*TASK A*
About the forum question on whether a point is within a circle, answer each in turn:
(i) Which value does the Circle constructor assign to r_?
(ii) Which point does the poster want to test against Circle c(p,3)?
(iii) What happened when the poster tried their contains function?
*TASK B*
Summarize the forum question on whether a point is within a circle in two sentences.

Start of QUOTED PASSAGE

How to calculate if a point is within a circle
I am given a constructor:
Circle::Circle(const Point& c, float r) {
x_ = c.getX();
y_ = c.getY();
r_ = r;
}
All values have been initialised as shown. In the parameter I have Point& - This just allows me to get the x and y coords using a function from a different class. Also, I have "r" which will take in the radius value.
Using this I want to check whether that: If o is a circle, it returns true if and only if p is on the inside or the boundary of the circle
For example,
I am given: Point p(1,2); & Circle c(p,3);
I want to check if Point(3.9,2) is on the inside or on the boundary of Circle c(p,3);
For extra reference, I will provide the Point Constructor:
Point::Point(float x, float y) {
x_ = x;
y_ = y;
}
Initialised constructor to allow me to create getter and setters for use in other classes.
In my function I have tried this :
bool Circle::contains(const Point& p) const {
bool results;
if( ( (getX()-p.getX() ) * ( getX()-p.getX() ) ) + ( ( (getY()-p.getY() ) * ( getY()-p.getY() ) ) <= (getR()*getR())))
{
results = true;
}
else {results = false;}
return results;
}
This did not work.

End of QUOTED PASSAGE
Start of AVAILABLE DATA

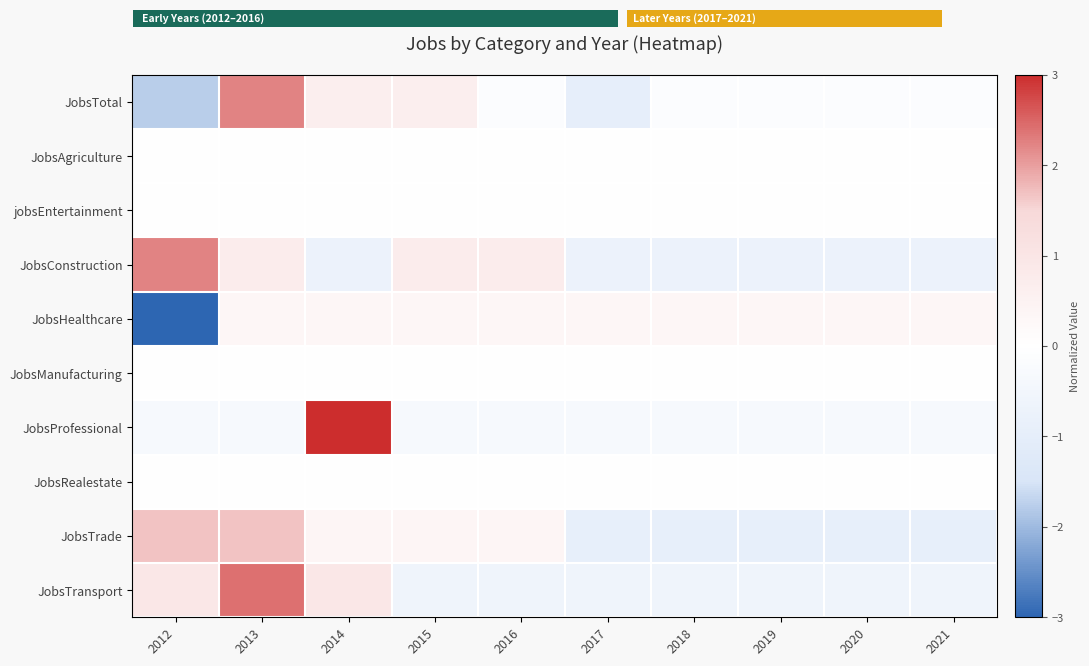

Between 2019 and 2020, which is larger?

2019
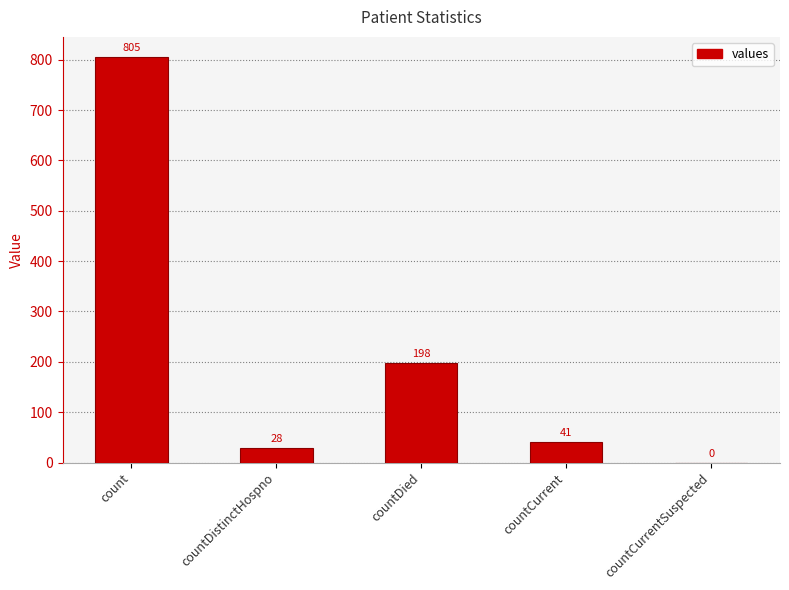

At which label is the value closest to 402?

countDied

End of AVAILABLE DATA

*ANSWER AREA A*
(i) The float parameter r, which takes in the radius value.
(ii) Point(3.9,2).
(iii) It did not work.

*ANSWER AREA B*
The poster has a Circle constructor that takes a Point, whose x and y coordinates it reads through getters, and a float radius, and wants to check whether a given point is inside or on the boundary of the circle, such as Point(3.9,2) against Circle c(p,3) with p at (1,2). Their contains function compares the sum of the squared x and y differences with the radius squared, but it did not work.